As I stated earlier, my sight through the scope was good with a solid rest. I thought to myself, there is no way I am going to hit that little tiny branch from here with all of the open space around it. The shot was not a hard one at only 120 yards, and all the elk scattered and headed down the ridge to the east. You would think with a massive bull filling my scope I would forget everything else, but in the back of my mind I was worried my horse would spook at the shot and I would end up walking back to camp. Looking back on it, if he had, it would have been all downhill anyway. Luckily he stayed with the mule. When I approached the downed bull, he was still kicking so I gave him a couple of finishing shots to the spine. The bull was huge with tremendous mass all the way through and had seven points on each side. Both Frank I were elated to have stumbled onto such a huge bull considering that was the only bull we had seen that day.
We brought in some more horses and got some extra help from John Cain, who works at the ranch, the next day packing the bull out. Before we left the site, Frank had me rub my orange vest under my shirt to saturate it with as much man smell (IE: stink) as I could and tie it to the antlers to flap in the breeze. Hopefully this would keep the wolves and coyotes away from the kill site until we could get back in the morning.
Rather than returning by the circuitous route we had come in on, we decided to just bail off the steep ridge that we were on in an effort to beat the setting sun. This proved to be a an adventure in itself and after some excellent route finding by Frank that would of made Louis and Clark envious, we finally made it back to camp. We were happy and very tired with a feeling of deep contentment, which only fulfilling a much sought after goal and hard physical labor can give. I believe that few people outside of big game hunters and mountaineers actually know this feeling.

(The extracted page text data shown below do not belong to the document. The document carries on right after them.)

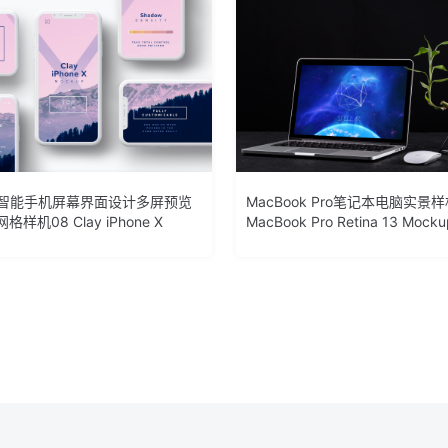
e X智能手机屏幕界面设计多屏预览
MacBook Pro笔记本电脑实景
样机08 Clay iPhone X
MacBook Pro Retina 13 Mocku
08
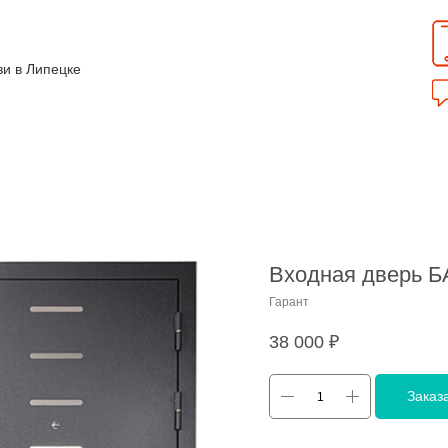
зи в Липецке
Входная дверь 
Гарант
38 000
₽
Заказ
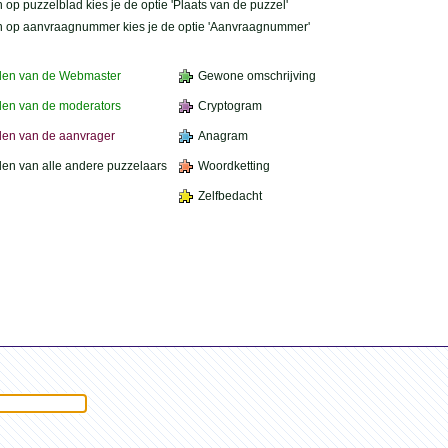
 op puzzelblad kies je de optie 'Plaats van de puzzel'
n op aanvraagnummer kies je de optie 'Aanvraagnummer'
den van de Webmaster
Gewone omschrijving
en van de moderators
Cryptogram
en van de aanvrager
Anagram
en van alle andere puzzelaars
Woordketting
Zelfbedacht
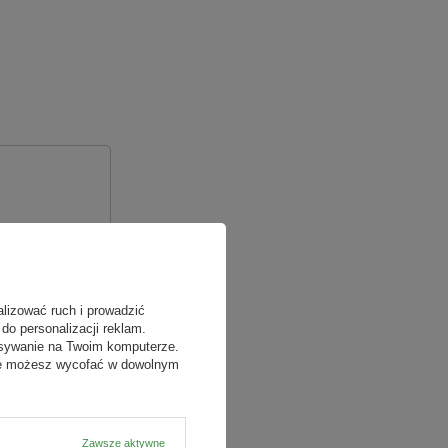
alizować ruch i prowadzić
do personalizacji reklam.
isywanie na Twoim komputerze.
odę możesz wycofać w dowolnym
Zawsze aktywne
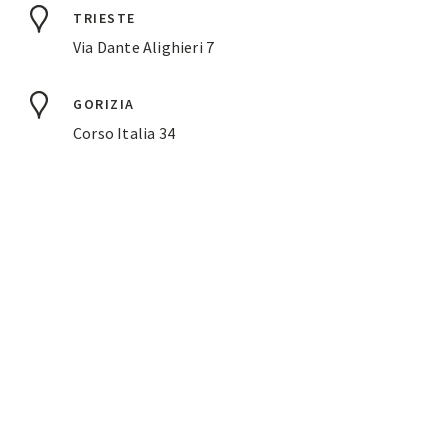
TRIESTE
Via Dante Alighieri 7
GORIZIA
Corso Italia 34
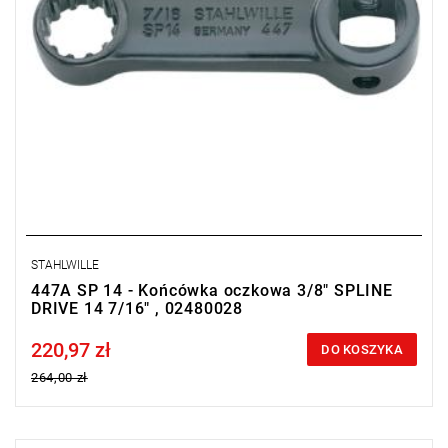
STAHLWILLE
447A SP 14 - Końcówka oczkowa 3/8" SPLINE
DRIVE 14 7/16" , 02480028
220,97 zł
Price tax included
DO KOSZYKA
264,00 zł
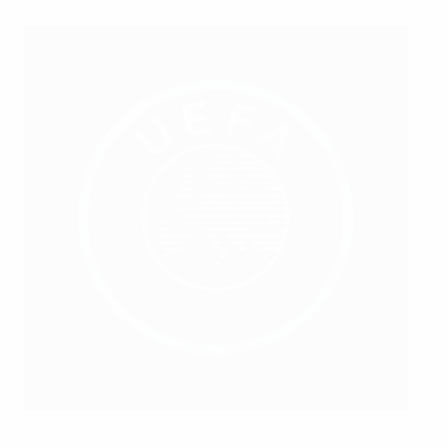
Die Strategie zielt darauf ab, die Verbindung zwischen dem
UEFA-Playmakers-Programm und lokalen Vereinen zu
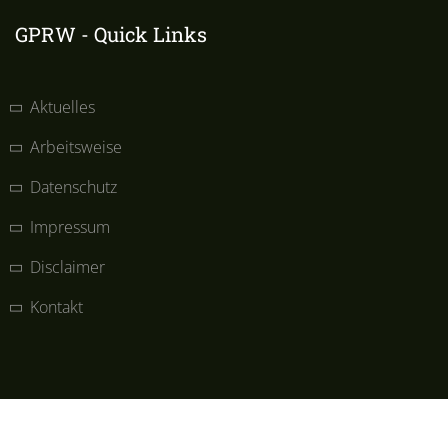
GPRW - Quick Links
Aktuelles
Arbeitsweise
Datenschutz
Impressum
Disclaimer
Kontakt
Copyrights © 2023 All Rights Reserved. GPRW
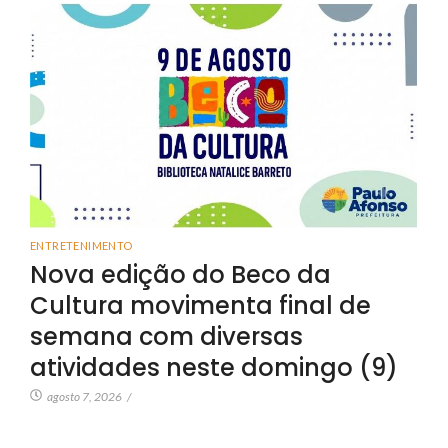
ENTRETENIMENTO
Nova edição do Beco da
Cultura movimenta final de
semana com diversas
atividades neste domingo (9)
agosto 7, 2026
/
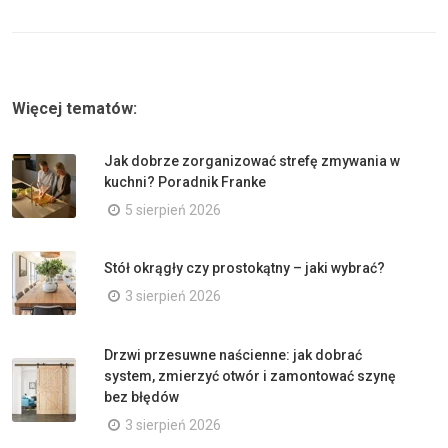
Więcej tematów:
Jak dobrze zorganizować strefę zmywania w
kuchni? Poradnik Franke
5 sierpień 2026
Stół okrągły czy prostokątny – jaki wybrać?
3 sierpień 2026
Drzwi przesuwne naścienne: jak dobrać
system, zmierzyć otwór i zamontować szynę
bez błędów
3 sierpień 2026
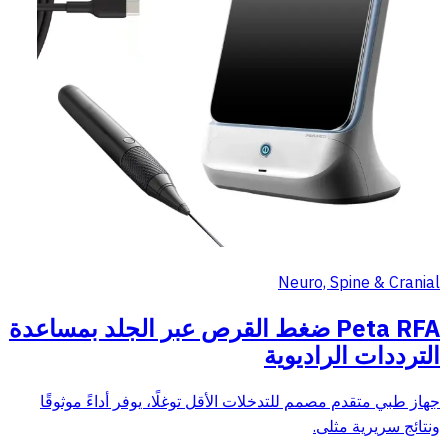
Neuro, Spine & Cranial
Peta RFA ضغط القرص عبر الجلد بمساعدة
الترددات الراديوية
جهاز طبي متقدم مصمم للتدخلات الأقل توغلًا، يوفر أداءً موثوقًا
ونتائج سريرية مثلى.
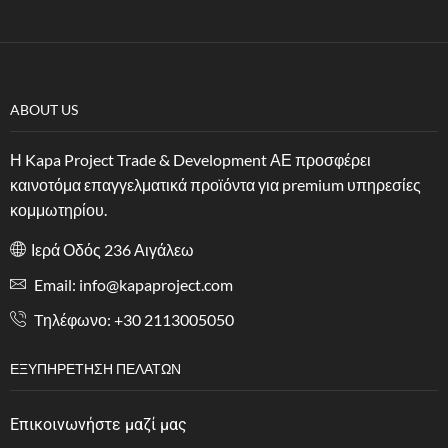
ABOUT US
Η Kapa Project Trade & Development ΑΕ προσφέρει
καινοτόμα επαγγελματικά προϊόντα για premium υπηρεσίες
κομμωτηρίου.
Ιερά Οδός 236 Αιγάλεω
Email: info@kapaproject.com
Tηλέφωνο: +30 2113005050
ΕΞΥΠΗΡΈΤΗΣΗ ΠΕΛΑΤΏΝ
Επικοινωνήστε μαζί μας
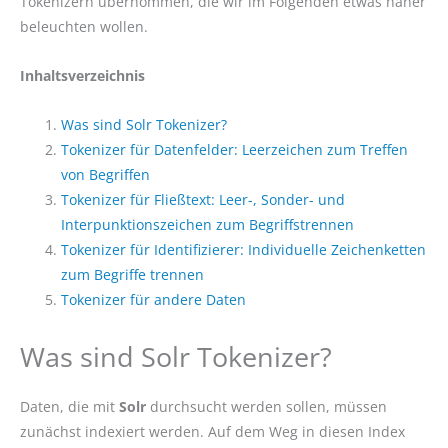
Tokenizern übernommen, die wir im Folgenden etwas näher
beleuchten wollen.
Inhaltsverzeichnis
Was sind Solr Tokenizer?
Tokenizer für Datenfelder: Leerzeichen zum Treffen
von Begriffen
Tokenizer für Fließtext: Leer-, Sonder- und
Interpunktionszeichen zum Begriffstrennen
Tokenizer für Identifizierer: Individuelle Zeichenketten
zum Begriffe trennen
Tokenizer für andere Daten
Was sind Solr Tokenizer?
Daten, die mit
Solr
durchsucht werden sollen, müssen
zunächst indexiert werden. Auf dem Weg in diesen Index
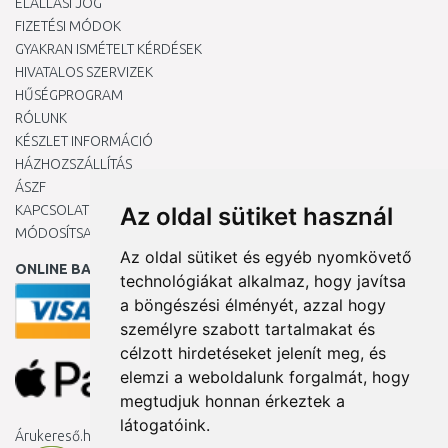
ELÁLLÁSI JOG
FIZETÉSI MÓDOK
GYAKRAN ISMÉTELT KÉRDÉSEK
HIVATALOS SZERVIZEK
HŰSÉGPROGRAM
RÓLUNK
KÉSZLET INFORMÁCIÓ
HÁZHOZSZÁLLÍTÁS
ÁSZF
KAPCSOLAT
Az oldal sütiket használ
MÓDOSÍTSA A COOKIE-BEÁLLÍTÁSAIMAT
Az oldal sütiket és egyéb nyomkövető
ONLINE BANKKÁRTYÁVAL
technológiákat alkalmaz, hogy javítsa
a böngészési élményét, azzal hogy
személyre szabott tartalmakat és
célzott hirdetéseket jelenít meg, és
elemzi a weboldalunk forgalmát, hogy
megtudjuk honnan érkeztek a
látogatóink.
Árukereső.hu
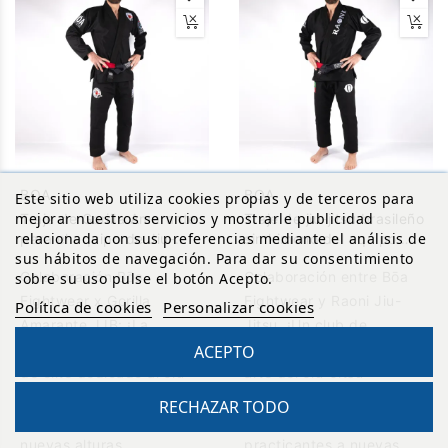
BOA
BOA
Este sitio web utiliza cookies propias y de terceros para
mejorar nuestros servicios y mostrarle publicidad
Traje de Gorilla Amarante
Traje de jiu-jitsu brasileño
relacionada con sus preferencias mediante el análisis de
para el equipo de Jiu-
sin kimono del equipo
sus hábitos de navegación. Para dar su consentimiento
Jitsu brasileño y Nogi
Raoni
Colaboración Bōa
Colaboración entre Bōa
sobre su uso pulse el botón Acepto.
Fightwear x Gorilla
Fightwear y Raoni Jiu-
Política de cookies
Personalizar cookies
Amarante JJB: ¡La
Jitsu. ¡Un club de
excelencia une! ¡Un club
excelencia dedicado al
ACEPTO
de élite dedicado al Jiu-
arte del Jiu-Jitsu
Jitsu brasileño!Juntos,
brasileño!Juntos,
RECHAZAR TODO
impulsamos a los atletas a
impulsamos a los
Reto
nuevas alturas,
practicantes a nuevas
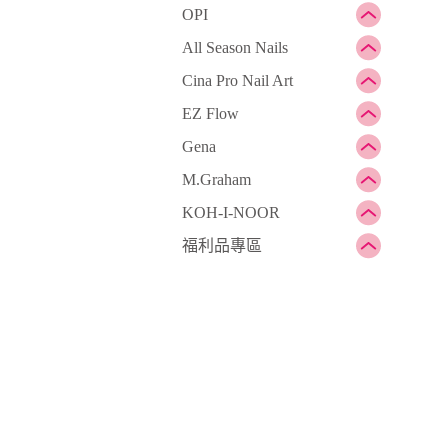
OPI
All Season Nails
Cina Pro Nail Art
EZ Flow
Gena
M.Graham
KOH-I-NOOR
福利品專區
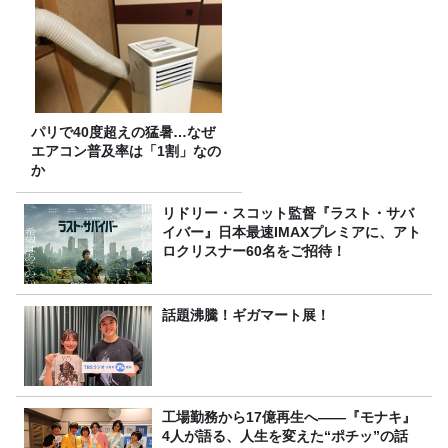
パリで40度超えの猛暑…なぜ
エアコン普及率は「1割」なの
か
リドリー・スコット監督『ラスト・サバ
イバー』日本最速IMAXプレミアに、アト
ロクリスナー60名をご招待！
話題沸騰！ギガマート展！
工場勤務から17億再生へ——『モナキ』
4人が語る、人生を変えた“ポチッ”の話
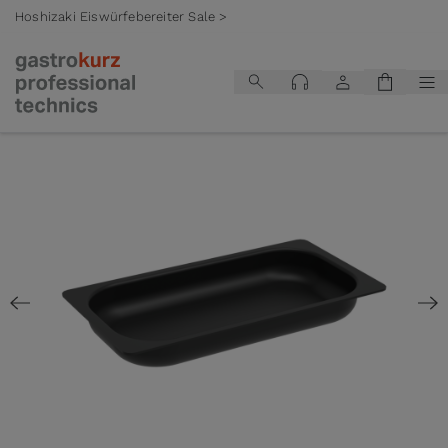
Hoshizaki Eiswürfebereiter Sale >
Zum Inhalt springen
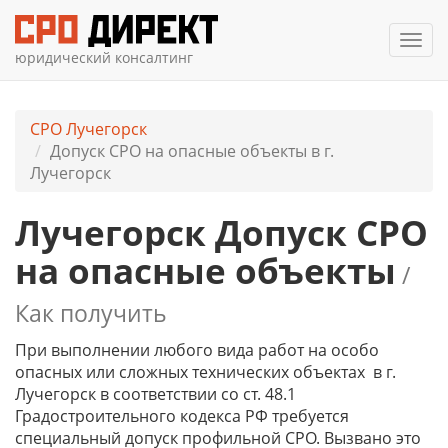
Мен
юридический консалтинг
СРО Лучегорск
Допуск СРО на опасные объекты в г.
Лучегорск
Лучегорск Допуск СРО
на опасные объекты
/
Как получить
При выполнении любого вида работ на особо
опасных или сложных технических объектах в г.
Лучегорск в соответствии со ст. 48.1
Градостроительного кодекса РФ требуется
специальный допуск профильной СРО. Вызвано это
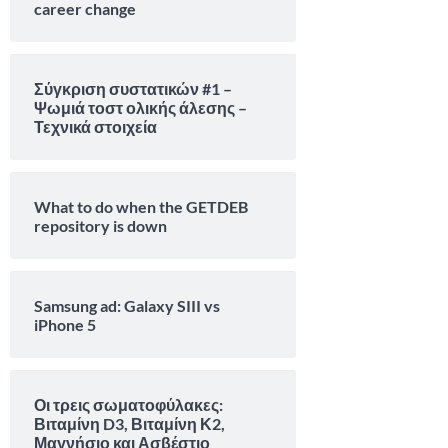
career change
Σύγκριση συστατικών #1 –
Ψωμιά τοστ ολικής άλεσης –
Τεχνικά στοιχεία
What to do when the GETDEB
repository is down
Samsung ad: Galaxy SIII vs
iPhone 5
Οι τρεις σωματοφύλακες:
Βιταμίνη D3, Βιταμίνη Κ2,
Μαγνήσιο και Ασβέστιο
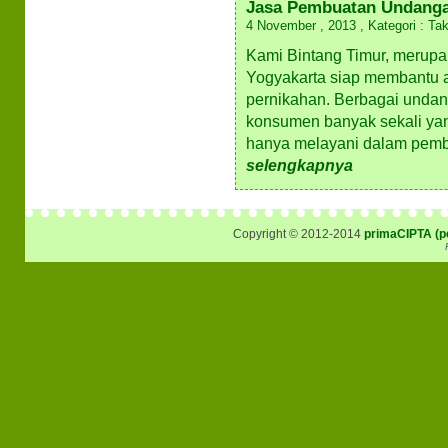
Jasa Pembuatan Undanga
4 November , 2013 , Kategori : Tak
Kami Bintang Timur, merupa
Yogyakarta siap membantu
pernikahan. Berbagai undan
konsumen banyak sekali yan
hanya melayani dalam pemb
selengkapnya
Copyright © 2012-2014
primaCIPTA (pe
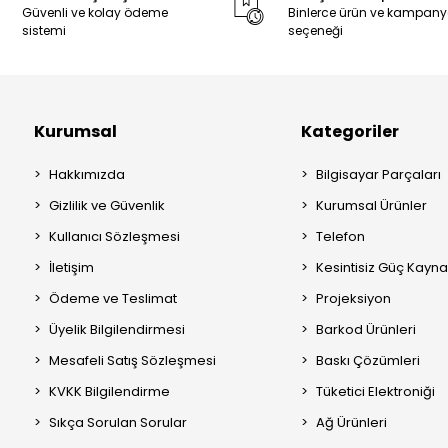
Güvenli ve kolay ödeme
Binlerce ürün ve kampan
sistemi
seçeneği
Kurumsal
Kategoriler
Hakkımızda
Bilgisayar Parçaları
Gizlilik ve Güvenlik
Kurumsal Ürünler
Kullanıcı Sözleşmesi
Telefon
İletişim
Kesintisiz Güç Kayna
Ödeme ve Teslimat
Projeksiyon
Üyelik Bilgilendirmesi
Barkod Ürünleri
Mesafeli Satış Sözleşmesi
Baskı Çözümleri
KVKK Bilgilendirme
Tüketici Elektroniği
Sıkça Sorulan Sorular
Ağ Ürünleri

The boys from Wisconsin had seen a couple of really big bulls early in the day, but did not get a shot. The decision was made that they would trailer the horses and head over to where the big herd was that we had seen earlier in the day. Josh talked to a couple of other hunters that were in that area that night back in town, and they said they had seen seven wolves chasing elk on that side. I think the wolves in the area probably had much to do with the disrupted wintering patterns of the elk in this unit.
That night in camp I moved into a different room to sleep. Away from the tremendous rumbling of Steve, and I slept like a rock. If someone snores that loud and consistently, it's only fair that their face should hurt the next day.
The next day was also a long one, butchering and hauling the bull out. I took off for home with a huge smile on my face and a giant elk rack on the top of my car. This was one time in my life that I wished I had a long trip back home, so I could show off the elk. Even with the short drive to town, I received many thumbs up as people gawked at the rack. It occurred to me what a different reaction I would receive if I was tooling down a road in New York or California with my trophy on the car, and I was proud to live in a place where the personal freedom to hunt still holds such a big value.
I found out later that both Steve and Chad took nice bulls that day and enjoyed their time spent with the Robbins family as much as I did.